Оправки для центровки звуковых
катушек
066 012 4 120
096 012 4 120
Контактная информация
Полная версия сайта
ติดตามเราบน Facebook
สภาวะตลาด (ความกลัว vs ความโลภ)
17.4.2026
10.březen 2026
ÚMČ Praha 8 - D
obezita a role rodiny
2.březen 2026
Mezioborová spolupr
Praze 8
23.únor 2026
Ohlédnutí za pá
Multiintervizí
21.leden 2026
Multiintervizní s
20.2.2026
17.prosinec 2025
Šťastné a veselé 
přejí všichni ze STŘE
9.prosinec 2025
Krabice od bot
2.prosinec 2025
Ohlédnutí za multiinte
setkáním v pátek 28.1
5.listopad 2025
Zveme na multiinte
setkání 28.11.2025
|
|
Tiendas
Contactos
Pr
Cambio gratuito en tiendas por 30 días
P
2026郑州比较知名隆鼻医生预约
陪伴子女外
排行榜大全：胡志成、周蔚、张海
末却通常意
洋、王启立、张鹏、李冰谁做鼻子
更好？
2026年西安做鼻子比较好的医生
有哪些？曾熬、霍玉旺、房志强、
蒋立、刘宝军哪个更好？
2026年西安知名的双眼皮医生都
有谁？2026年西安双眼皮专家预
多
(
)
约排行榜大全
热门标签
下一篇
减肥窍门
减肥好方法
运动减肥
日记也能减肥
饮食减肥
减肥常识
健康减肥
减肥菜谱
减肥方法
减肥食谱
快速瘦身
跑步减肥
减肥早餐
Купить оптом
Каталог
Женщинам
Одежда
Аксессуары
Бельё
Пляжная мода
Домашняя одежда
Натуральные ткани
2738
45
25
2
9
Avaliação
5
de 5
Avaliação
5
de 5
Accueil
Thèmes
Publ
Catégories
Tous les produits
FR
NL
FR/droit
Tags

════

_DESCRIPTION OF THE TASK_
A verbatim copy of the listing is to be returned in full.

_REPLY_
Оправки для центровки звуковых
катушек
066 012 4 120
096 012 4 120
Контактная информация
Полная версия сайта
ติดตามเราบน Facebook
สภาวะตลาด (ความกลัว vs ความโลภ)
17.4.2026
10.březen 2026
ÚMČ Praha 8 - D
obezita a role rodiny
2.březen 2026
Mezioborová spolupr
Praze 8
23.únor 2026
Ohlédnutí za pá
Multiintervizí
21.leden 2026
Multiintervizní s
20.2.2026
17.prosinec 2025
Šťastné a veselé 
přejí všichni ze STŘE
9.prosinec 2025
Krabice od bot
2.prosinec 2025
Ohlédnutí za multiinte
setkáním v pátek 28.1
5.listopad 2025
Zveme na multiinte
setkání 28.11.2025
|
|
Tiendas
Contactos
Pr
Cambio gratuito en tiendas por 30 días
P
2026郑州比较知名隆鼻医生预约
陪伴子女外
排行榜大全：胡志成、周蔚、张海
末却通常意
洋、王启立、张鹏、李冰谁做鼻子
更好？
2026年西安做鼻子比较好的医生
有哪些？曾熬、霍玉旺、房志强、
蒋立、刘宝军哪个更好？
2026年西安知名的双眼皮医生都
有谁？2026年西安双眼皮专家预
多
(
)
约排行榜大全
热门标签
下一篇
减肥窍门
减肥好方法
运动减肥
日记也能减肥
饮食减肥
减肥常识
健康减肥
减肥菜谱
减肥方法
减肥食谱
快速瘦身
跑步减肥
减肥早餐
Купить оптом
Каталог
Женщинам
Одежда
Аксессуары
Бельё
Пляжная мода
Домашняя одежда
Натуральные ткани
2738
45
25
2
9
Avaliação
5
de 5
Avaliação
5
de 5
Accueil
Thèmes
Publ
Catégories
Tous les produits
FR
NL
FR/droit
Tags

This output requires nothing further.